1980 BMW 320i fronts, stock rears-
Replace with a T? (or adjust P-valve?)
Good discussion.
QUOTE (Always Looking @ Feb 8 2006, 07:48 PM) |
1980 BMW 320i fronts, stock rears- Replace with a T? (or adjust P-valve?) Good discussion. |
QUOTE (jhadler @ Feb 8 2006, 01:41 PM) |
3) Check rear brake adjusters. If they are way out of adjustment, you'll notice extra pedal travel. |
The stock p-valve is designed to not let fluid through until pedal force, or fluid force reaches something like 750 lbs...
Here is how I do it...it works for me...
bleed the whole system twice, till you get decent pressure..
then push on the brake pedal really hard for about 3-5 minutes...you feel the air bubbles slowly work through the valve...the pedal kinda bumps on the way down each time a bubble goes through...
I had to do this twice...just the other night..
Your leg will get real tired...but you will get all the air past the valve..
Then bleed the system twice more...
now the pedal should be right up to the top...
this assumes venting clearance is correct, and push rod is set to the right length...
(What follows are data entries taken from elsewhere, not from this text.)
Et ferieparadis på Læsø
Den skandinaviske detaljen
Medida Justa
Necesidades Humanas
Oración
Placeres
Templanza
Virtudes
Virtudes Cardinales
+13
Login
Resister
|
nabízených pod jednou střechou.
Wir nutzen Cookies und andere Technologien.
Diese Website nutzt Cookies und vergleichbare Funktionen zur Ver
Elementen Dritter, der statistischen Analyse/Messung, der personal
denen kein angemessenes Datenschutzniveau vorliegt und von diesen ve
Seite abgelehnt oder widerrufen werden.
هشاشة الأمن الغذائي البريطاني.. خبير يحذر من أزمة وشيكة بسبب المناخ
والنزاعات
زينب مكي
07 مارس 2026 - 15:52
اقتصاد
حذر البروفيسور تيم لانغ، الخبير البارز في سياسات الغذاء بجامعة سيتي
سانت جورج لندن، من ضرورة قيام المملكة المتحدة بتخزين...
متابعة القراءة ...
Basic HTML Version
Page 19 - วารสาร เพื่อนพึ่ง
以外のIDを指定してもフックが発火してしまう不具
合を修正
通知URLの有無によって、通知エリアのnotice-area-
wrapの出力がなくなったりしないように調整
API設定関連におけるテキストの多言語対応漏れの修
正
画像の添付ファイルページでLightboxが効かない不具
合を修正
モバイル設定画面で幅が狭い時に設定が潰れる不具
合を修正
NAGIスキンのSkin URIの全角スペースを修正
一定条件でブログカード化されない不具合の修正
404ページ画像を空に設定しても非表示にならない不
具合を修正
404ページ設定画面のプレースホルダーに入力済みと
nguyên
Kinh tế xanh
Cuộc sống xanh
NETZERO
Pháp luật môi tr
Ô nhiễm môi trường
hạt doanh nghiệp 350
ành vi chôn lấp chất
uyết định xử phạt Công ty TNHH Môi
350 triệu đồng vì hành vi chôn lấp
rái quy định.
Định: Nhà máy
the air seems to be trapped just in front of the valve...so you have to push it through the valve...
Car has great brakes now.
Rich
Drive that buggy up the hill, and I'll take a look at them for you. I want to see what your car looks like anyway!
Pat
320's have the same piston as the M-caliper. With stock rears, T.
QUOTE (Eric_Shea @ Feb 8 2006, 05:09 PM) |
Here's the http://www2.cip1.com/ProductDetails.asp?ProductCode=VWC%2D803%2D611%2D755 hard to beat $4.95 |
Pretty much. Minor bending and tweaking. Minor.